En el subtítulo de The Paradox of Choice, su exitoso libro, Barry Schwartz lo ha sintetizado con precisión: “Por qué más es menos”. El autor sostiene que hay una nueva neurosis producto de la cantidad de decisiones —muchas de ellas inútiles— que el ciudadano de una sociedad abierta tiene que tomar. Del momento en que se inicia el día al primer café en un Starbucks puede haber decenas de decisiones. Pero el problema no acaba allí. Ese incesante bombardeo de información con frecuencia provoca que tomemos decisiones equivocadas. Eso sí es grave, quizá no en el caso del shampoo pero sí cuando se trata, por ejemplo, de implementar políticas públicas. Se preguntará el lector: “Y esto qué demonios tiene que ver con Este País?”.
Una revista es lo que está detrás de una publicación que pesa unos cuantos gramos. Además del papel —que quizá sea hoy lo menos importante— uno adquiere las decisiones tomadas por una institución. El por qué de un tema por ejemplo. En el mar de publicaciones que nos rodea queda claro que en muchas de ellas se seleccionan los temas de moda que venden bien. Se puede caer entonces en el círculo vicioso de leer los temas que están de moda cuando esa moda, en buena medida, es producto de lo que se publica. Pero, ¿son esos temas de verdad los más relevantes para una sociedad? ¿Cómo salir de esa trampa? ¿Qué decir de aquellos debates que justamente escapan a la moda y que pueden ser cruciales en nuestras vidas? Alguien tiene que hacer ese trabajo y sacudirnos la cabeza y lanzar nuestra mirada a otros horizontes.

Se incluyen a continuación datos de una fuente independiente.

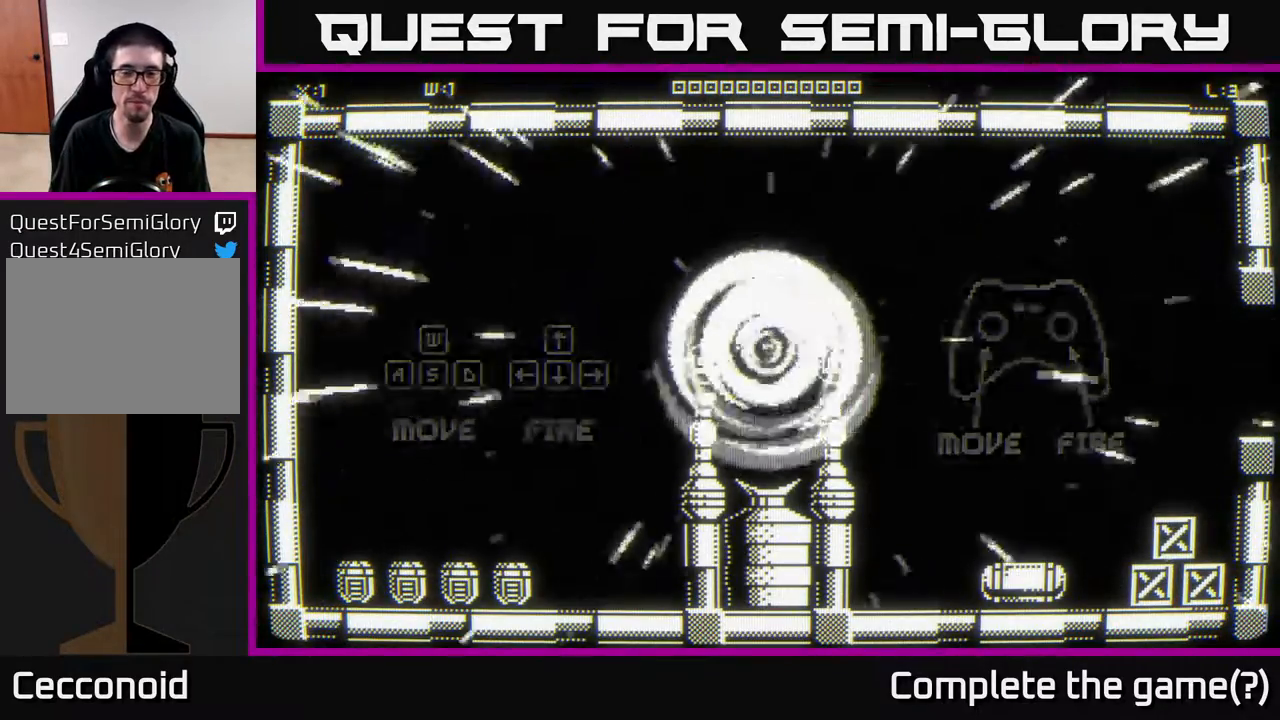
{"buttons": [], "left_stick": "left", "right_stick": "center", "events": [[33, "left_stick", "up-left"], [217, "left_stick", "left"]]}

Pero los temas son sólo el inicio. Después viene el reto de cómo abordarlos de una forma plural y seria, sin dogmas, evitando que el lector pierda tiempo y esfuerzos en textos que son auténticas pifias y que abundan. El problema hoy para el lector es entonces de cantidad y de calidad. De hecho son esas pifias multiplicadas por millones las que han provocado una reacción correctiva. Bajar la basura que anda por allí está costando decenas de millones de dólares a sitios como Google. Un texto clave al respecto es el de Andrew Keen, The Cult of the Amateur, que advirtió hace años cómo la Red está supliendo la generación profesional de conocimiento por aproximaciones sin sustento que, de hecho, engañan al lector. Es esa abundancia avasalladora y la invasión de amateurismo con las que una casa editorial tiene que lidiar.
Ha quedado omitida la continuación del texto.